ASSIGNMENT A
Print verbatim the passage of the comment on the Terraform Kubernetes provider issue, starting with "Similar issue, however" and going on through "code not available)".
Segment Start: TEXT SECTION
Same issue with v 1.11.0 on EKS with following configuration:

provider "kubernetes" {
  host                   = data.aws_eks_cluster.cluster.endpoint
  cluster_ca_certificate = base64decode(data.aws_eks_cluster.cluster.certificate_authority[0].data)
  token                  = data.aws_eks_cluster_auth.cluster.token
  load_config_file       = false
}

I only now noticed the above configuration still works for existing environments, and it only during terraform plan when creating a brand new environment from scratch and the EKS cluster does not yet exist (it is initialized by another module). I assume that @jmcshane was on the right track saying

Seems like there's an issue initializing if the Kubernetes provider is configured using dynamic values based on output from other terraform resources. In the example @alexsomesan provided, he is loading files that exist at init time from the filesystem, rather than other terraform values.

Similar issue, however a different usage pattern though

provider "kubernetes" {
  alias          = "minikube_cluster"
  config_path    = "~/.kube/minikube_config"
  config_context = "default-context"
}

Ends up with the following error, when we try to remove/destroy K8S resources that were previously created using the above provider

Error: Failed to initialize config: stat /root/.kube/config: no such file or directory

      on <empty> line 0:
      (source code not available)
Segment End: TEXT SECTION
Segment Start: PROVIDED DATA
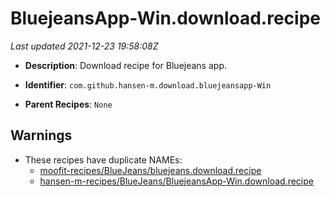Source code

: # BluejeansApp-Win.download.recipe

_Last updated 2021-12-23 19:58:08Z_

- **Description**: Download recipe for Bluejeans app.

- **Identifier**: `com.github.hansen-m.download.bluejeansapp-Win`

- **Parent Recipes**: `None`

## Warnings

- These recipes have duplicate NAMEs:
    - [moofit-recipes/BlueJeans/bluejeans.download.recipe](/autopkg-dupe-tracker/moofit-recipes/BlueJeans/bluejeans.download.recipe)
    - [hansen-m-recipes/BlueJeans/BluejeansApp-Win.download.recipe](/autopkg-dupe-tracker/hansen-m-recipes/BlueJeans/BluejeansApp-Win.download.recipe)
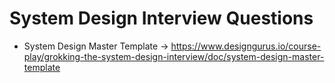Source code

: # System Design Interview Questions

* System Design Master Template -> https://www.designgurus.io/course-play/grokking-the-system-design-interview/doc/system-design-master-template

#### 
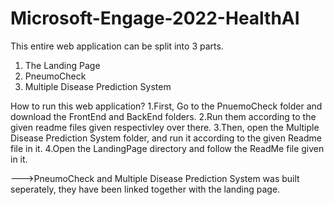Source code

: # Microsoft-Engage-2022-HealthAI

This entire web application can be split into 3 parts.
 1. The Landing Page
 2. PneumoCheck
 3. Multiple Disease Prediction System

How to run this web application?
1.First, Go to the PnuemoCheck folder and download the FrontEnd and BackEnd folders.
2.Run them according to the given readme files given respectivley over there.
3.Then, open the  Multiple Disease Prediction System folder, and run it according to the given Readme file in it.
4.Open the LandingPage directory and follow the ReadMe file given in it.

--->PneumoCheck and Multiple Disease Prediction System was built seperately, they have been linked together with the landing page.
Segment End: PROVIDED DATA
ASSIGNMENT B
Output verbatim the lines in the records above, starting with the line with "updated 2021-12-23 19:58:08Z_" and going on through the line with "## Warnings".

WRITTEN SOLUTION A
Similar issue, however a different usage pattern though

provider "kubernetes" {
  alias          = "minikube_cluster"
  config_path    = "~/.kube/minikube_config"
  config_context = "default-context"
}

Ends up with the following error, when we try to remove/destroy K8S resources that were previously created using the above provider

Error: Failed to initialize config: stat /root/.kube/config: no such file or directory

      on <empty> line 0:
      (source code not available)

WRITTEN SOLUTION B
_Last updated 2021-12-23 19:58:08Z_

- **Description**: Download recipe for Bluejeans app.

- **Identifier**: `com.github.hansen-m.download.bluejeansapp-Win`

- **Parent Recipes**: `None`

## Warnings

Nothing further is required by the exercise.